(Instructions for the task) Copy everything from the line containing "Dying matters for everyone" down through the line containing "you’re here to", with both of those lines included. Leave the pictures out of your copy.

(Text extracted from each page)
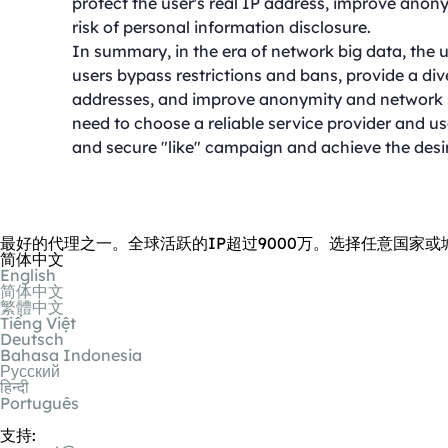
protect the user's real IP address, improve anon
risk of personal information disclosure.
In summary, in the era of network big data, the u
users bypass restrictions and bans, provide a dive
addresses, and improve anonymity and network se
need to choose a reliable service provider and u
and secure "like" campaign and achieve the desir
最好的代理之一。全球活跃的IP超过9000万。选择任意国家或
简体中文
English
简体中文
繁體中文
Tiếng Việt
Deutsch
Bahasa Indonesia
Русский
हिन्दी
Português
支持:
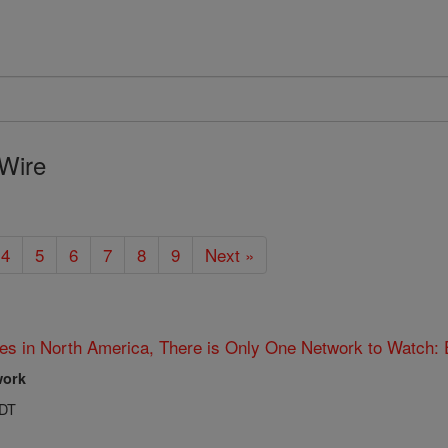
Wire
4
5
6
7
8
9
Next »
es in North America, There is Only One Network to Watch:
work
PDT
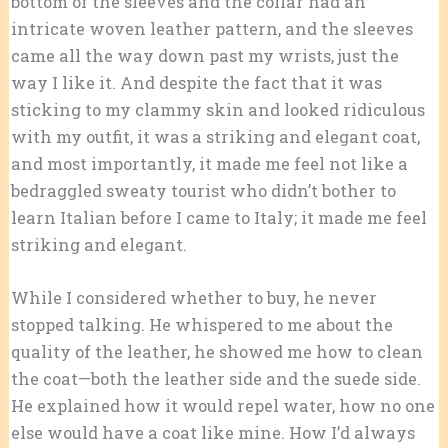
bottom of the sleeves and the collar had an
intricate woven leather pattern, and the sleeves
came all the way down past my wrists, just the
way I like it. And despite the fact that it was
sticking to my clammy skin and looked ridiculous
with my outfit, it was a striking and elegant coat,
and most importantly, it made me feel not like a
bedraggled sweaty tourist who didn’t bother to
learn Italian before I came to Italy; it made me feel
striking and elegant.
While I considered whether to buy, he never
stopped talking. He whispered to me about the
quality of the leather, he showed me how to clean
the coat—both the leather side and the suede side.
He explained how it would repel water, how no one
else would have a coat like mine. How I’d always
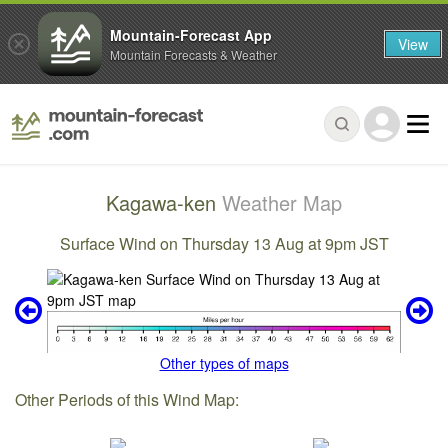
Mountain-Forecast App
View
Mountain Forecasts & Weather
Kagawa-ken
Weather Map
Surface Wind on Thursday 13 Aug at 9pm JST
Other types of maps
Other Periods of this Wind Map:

---

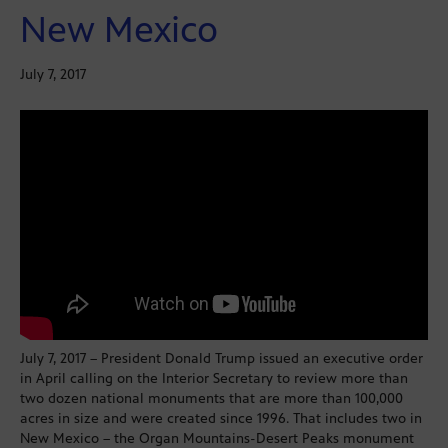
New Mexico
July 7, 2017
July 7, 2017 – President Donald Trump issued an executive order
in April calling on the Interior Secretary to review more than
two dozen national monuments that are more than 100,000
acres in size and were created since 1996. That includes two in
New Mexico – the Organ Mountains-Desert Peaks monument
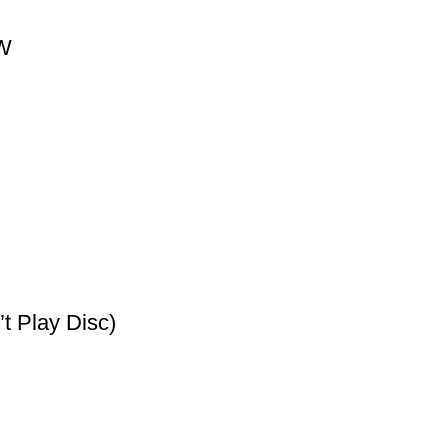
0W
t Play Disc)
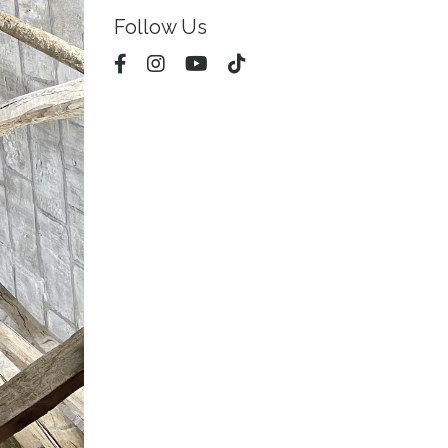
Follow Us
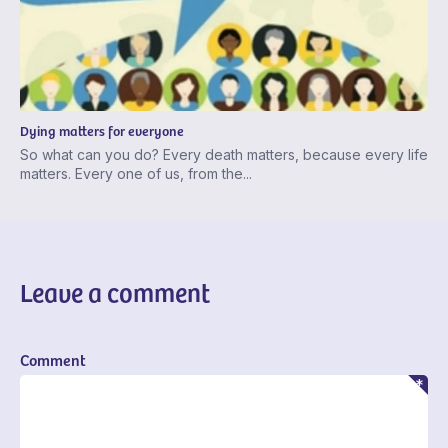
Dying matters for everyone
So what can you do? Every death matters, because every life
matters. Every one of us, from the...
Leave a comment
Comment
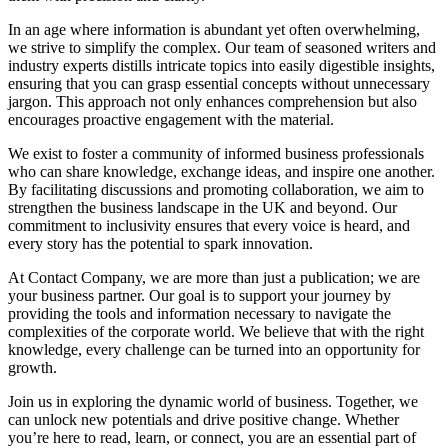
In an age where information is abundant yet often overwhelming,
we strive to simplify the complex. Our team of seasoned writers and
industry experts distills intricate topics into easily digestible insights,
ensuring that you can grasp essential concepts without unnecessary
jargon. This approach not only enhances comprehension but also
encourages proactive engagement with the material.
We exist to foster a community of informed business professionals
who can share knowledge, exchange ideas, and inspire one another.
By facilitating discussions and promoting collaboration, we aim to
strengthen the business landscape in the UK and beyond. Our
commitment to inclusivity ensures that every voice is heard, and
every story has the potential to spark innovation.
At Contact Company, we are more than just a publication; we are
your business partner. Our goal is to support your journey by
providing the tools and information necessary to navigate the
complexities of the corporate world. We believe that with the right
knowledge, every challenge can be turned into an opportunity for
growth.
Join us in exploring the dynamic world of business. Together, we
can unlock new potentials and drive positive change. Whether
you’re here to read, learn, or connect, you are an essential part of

(Result of this task)
Dying matters for everyone
So what can you do? Every death matters, because every life
matters. Every one of us, from the...
Leave a comment
Comment
In an age where information is abundant yet often overwhelming,
we strive to simplify the complex. Our team of seasoned writers and
industry experts distills intricate topics into easily digestible insights,
ensuring that you can grasp essential concepts without unnecessary
jargon. This approach not only enhances comprehension but also
encourages proactive engagement with the material.
We exist to foster a community of informed business professionals
who can share knowledge, exchange ideas, and inspire one another.
By facilitating discussions and promoting collaboration, we aim to
strengthen the business landscape in the UK and beyond. Our
commitment to inclusivity ensures that every voice is heard, and
every story has the potential to spark innovation.
At Contact Company, we are more than just a publication; we are
your business partner. Our goal is to support your journey by
providing the tools and information necessary to navigate the
complexities of the corporate world. We believe that with the right
knowledge, every challenge can be turned into an opportunity for
growth.
Join us in exploring the dynamic world of business. Together, we
can unlock new potentials and drive positive change. Whether
you’re here to read, learn, or connect, you are an essential part of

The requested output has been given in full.